=== DOCUMENT EXTRACT ===
This is what the LORD says:
"For three sins of Israel,
even for four, I will not turn back.
They sell the righteous for silver,
and the needy for a pair of sandals.
They trample on the heads of the poor
as upon the dust of the ground
and deny justice to the oppressed.
Then he launches into a relentless critique of the injustice, corruption and depravity of Israel and pronounces judgment from God that ends finally in the destruction of Israel. The last 5 verses of the book of Amos, as if an afterthought and in a completely different tone and style, speak of the restoration of Israel. Some scholars think that these five verses were added on later by another editor who just could let it end that way, could not leave the book where Amos left it in such utter hopelessness, unrelenting condemnation, the finality of judgment.
This sort of editing happens again and again in the bible and sets up a dialogue and debate in the bible itself about the ultimate fate of Israel. How shall we deal with this angry God? Will God completely forsake Israel? Will he listen to their repentance and turn to them once again? Is God’s promise to them unshakeable finally? Will he save all the people or just a remnant?
This is the same debate we have about humanity in general. Is there universal salvation? Will God finally turn his back completely on his creation? Will he only save a remnant, some chosen few, only the good people, or just the poor, while the rich go to hell, or is it true that not one of his sheep will be lost? Even in the face of the kind of anger at injustice that God exhibits in Amos, are we still finally, loved by God, saved by grace which is a gift for all of humanity? What is God’s ultimate intention for us? All of us need some sign that God still loves us.
I must say that I am one that would have edited Amos as well. I don’t like homogenizing scripture. We sometimes attempt to tame it by playing down some of its more dangerous, ugly and uncomfortable passages. But what I have come to understand is that the Bible is a dialogue. To faithfully read scripture you have to become a part of the conversation yourself.
For my part I want to add to the conversation the dialogue that occurs in the Color Purple. It’s a story of the journey of an oppressed people and the liberation of abused women. Two characters, Shug and Celie, have this wonderful conversation walking through a field of flowers, talking about God. Shug comes to a new sense of God in her journey of liberation. God just wants to love and be loved, she says, and the whole world is set up as this love relationship. All of us, people, flowers and trees just want to be loved, to be noticed, Shug says. It’s all about getting noticed, admired, recognized for who we are as beloved children of God. God wants to “share a good thing,” always giving back and loving us by creating more and more beauty.
Shug says, “I think it pisses God off if you walk by the color purple
in a field somewhere and don’t notice it.” Celie asks, “What does God do when it pissed?” and Shug replies, “It just make something else!”
This is the image of the Creator God of Love who constantly holds in its hands the least of these, the most insignificant and simply notices and admires and loves, and cherishes every living thing. When we don’t, in return, notice and care for and cherish others and ourselves the way God does, God just makes more stuff and puts more beautiful people and things in our way for us to encounter until we do begin to notice and cherish and love all of God’s people and all of God’s creation, until we love ourselves and until we love God who is in all things.
With this vision of creation we are back to the vision in the beginning of the Amos passage of the Basket of Summer Fruit. No longer is it a vision of doom, but once again a vision of the hope to which we are called. Remember the prophecy in Amos is not a famine of bread or thirst for water, but of hearing the word of God. There is still all around us the continual image of the blessing of God, of the abundance of creation, the bounty of the harvest, a vision in which all can share in the blessing of creation. God’s creation is a constant reminder of abundance, grace and blessing. The reality is that there is enough for everyone if we only discover how to share in love with all - If we could only listen to God calling us into this way of being in the world.
=== ENTRIES SUPPLIED ===
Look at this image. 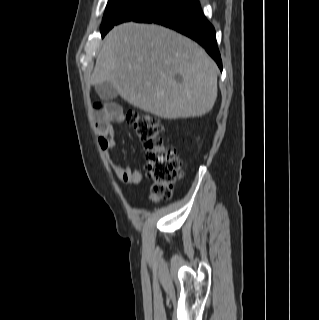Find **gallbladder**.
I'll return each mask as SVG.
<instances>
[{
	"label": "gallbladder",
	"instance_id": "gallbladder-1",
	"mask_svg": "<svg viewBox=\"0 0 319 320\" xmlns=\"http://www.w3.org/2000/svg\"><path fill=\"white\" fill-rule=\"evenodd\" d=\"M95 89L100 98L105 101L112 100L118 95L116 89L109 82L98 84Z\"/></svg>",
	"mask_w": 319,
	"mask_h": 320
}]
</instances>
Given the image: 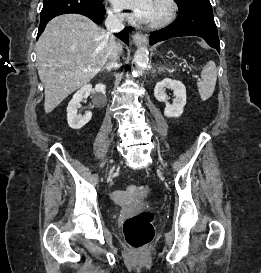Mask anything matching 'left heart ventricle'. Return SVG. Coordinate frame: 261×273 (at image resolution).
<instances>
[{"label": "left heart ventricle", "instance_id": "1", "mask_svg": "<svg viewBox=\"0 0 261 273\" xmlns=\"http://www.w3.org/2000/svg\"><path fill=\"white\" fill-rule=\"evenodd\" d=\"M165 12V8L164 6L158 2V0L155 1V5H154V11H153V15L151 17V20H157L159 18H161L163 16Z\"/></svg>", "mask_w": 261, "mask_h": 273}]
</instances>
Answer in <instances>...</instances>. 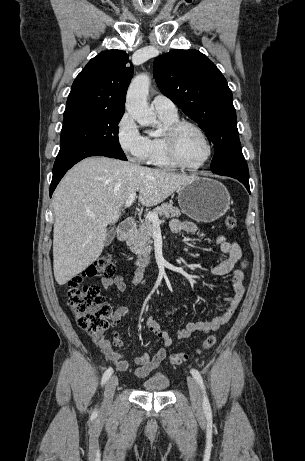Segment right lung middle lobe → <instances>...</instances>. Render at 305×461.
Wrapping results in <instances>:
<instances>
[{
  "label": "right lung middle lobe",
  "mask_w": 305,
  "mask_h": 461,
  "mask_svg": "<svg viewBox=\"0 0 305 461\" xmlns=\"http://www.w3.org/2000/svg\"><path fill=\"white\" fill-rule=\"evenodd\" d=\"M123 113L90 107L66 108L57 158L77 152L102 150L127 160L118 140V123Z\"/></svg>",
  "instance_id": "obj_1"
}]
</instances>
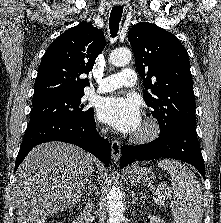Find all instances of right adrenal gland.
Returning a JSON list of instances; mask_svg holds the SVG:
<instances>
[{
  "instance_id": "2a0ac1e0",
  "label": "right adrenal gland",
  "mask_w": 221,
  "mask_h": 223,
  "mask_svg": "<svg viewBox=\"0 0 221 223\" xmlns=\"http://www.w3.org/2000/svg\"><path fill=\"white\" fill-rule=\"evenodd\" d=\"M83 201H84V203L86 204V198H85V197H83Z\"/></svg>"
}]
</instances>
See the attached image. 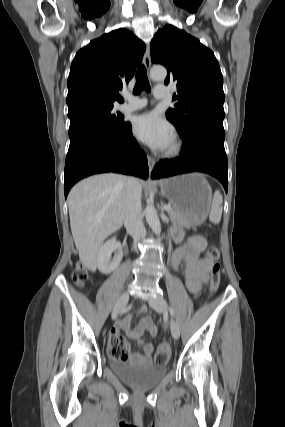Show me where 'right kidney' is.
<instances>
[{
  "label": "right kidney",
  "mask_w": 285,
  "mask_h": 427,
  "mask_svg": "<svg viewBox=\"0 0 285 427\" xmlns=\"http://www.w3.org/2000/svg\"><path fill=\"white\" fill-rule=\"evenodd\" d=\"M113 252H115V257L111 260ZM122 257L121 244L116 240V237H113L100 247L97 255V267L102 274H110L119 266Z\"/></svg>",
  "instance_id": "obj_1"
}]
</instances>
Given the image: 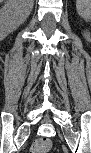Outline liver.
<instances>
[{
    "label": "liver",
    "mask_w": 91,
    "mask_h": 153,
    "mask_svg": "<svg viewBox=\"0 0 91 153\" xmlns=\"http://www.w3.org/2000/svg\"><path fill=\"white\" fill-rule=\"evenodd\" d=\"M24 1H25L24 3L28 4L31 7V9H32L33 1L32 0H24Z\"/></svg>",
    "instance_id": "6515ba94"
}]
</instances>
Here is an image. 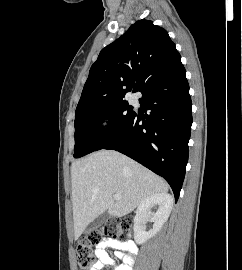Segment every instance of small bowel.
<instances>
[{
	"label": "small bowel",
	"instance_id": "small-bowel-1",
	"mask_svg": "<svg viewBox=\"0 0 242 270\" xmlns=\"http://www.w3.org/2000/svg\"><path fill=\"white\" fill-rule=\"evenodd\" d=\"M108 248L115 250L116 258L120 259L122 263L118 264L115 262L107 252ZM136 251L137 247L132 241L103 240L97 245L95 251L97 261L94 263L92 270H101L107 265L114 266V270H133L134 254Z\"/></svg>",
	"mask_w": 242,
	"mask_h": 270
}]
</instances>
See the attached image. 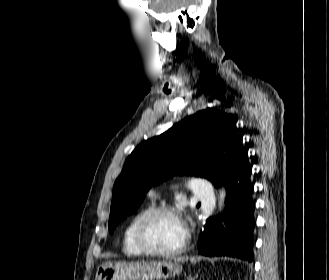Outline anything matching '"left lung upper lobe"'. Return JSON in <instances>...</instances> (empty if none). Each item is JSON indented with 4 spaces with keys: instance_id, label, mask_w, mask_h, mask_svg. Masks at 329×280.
===
[TASK INSTRUCTIONS]:
1. Answer the following from the sermon on Amos.
(a) How many verses at the end of the book of Amos speak of the restoration of Israel?
(b) Which two characters in the Color Purple walk through a field of flowers talking about God?
(c) What vision from the beginning of the Amos passage does the sermon return to near its close?
2. In one to three sentences, state the reason the sermon on Amos gives for why a later editor might have added the final verses about the restoration of Israel.
3. Reproduce word for word the passage of the sermon on Amos from "For my part" to "and more beauty.".

[ANSWERS]:
1.
(a) Five.
(b) Shug and Celie.
(c) The vision of the Basket of Summer Fruit.

2. Some scholars think another editor added them because he could not let the book end where Amos left it. That ending was one of utter hopelessness, unrelenting condemnation and the finality of judgment.

3.
For my part I want to add to the conversation the dialogue that occurs in the Color Purple. It’s a story of the journey of an oppressed people and the liberation of abused women. Two characters, Shug and Celie, have this wonderful conversation walking through a field of flowers, talking about God. Shug comes to a new sense of God in her journey of liberation. God just wants to love and be loved, she says, and the whole world is set up as this love relationship. All of us, people, flowers and trees just want to be loved, to be noticed, Shug says. It’s all about getting noticed, admired, recognized for who we are as beloved children of God. God wants to “share a good thing,” always giving back and loving us by creating more and more beauty.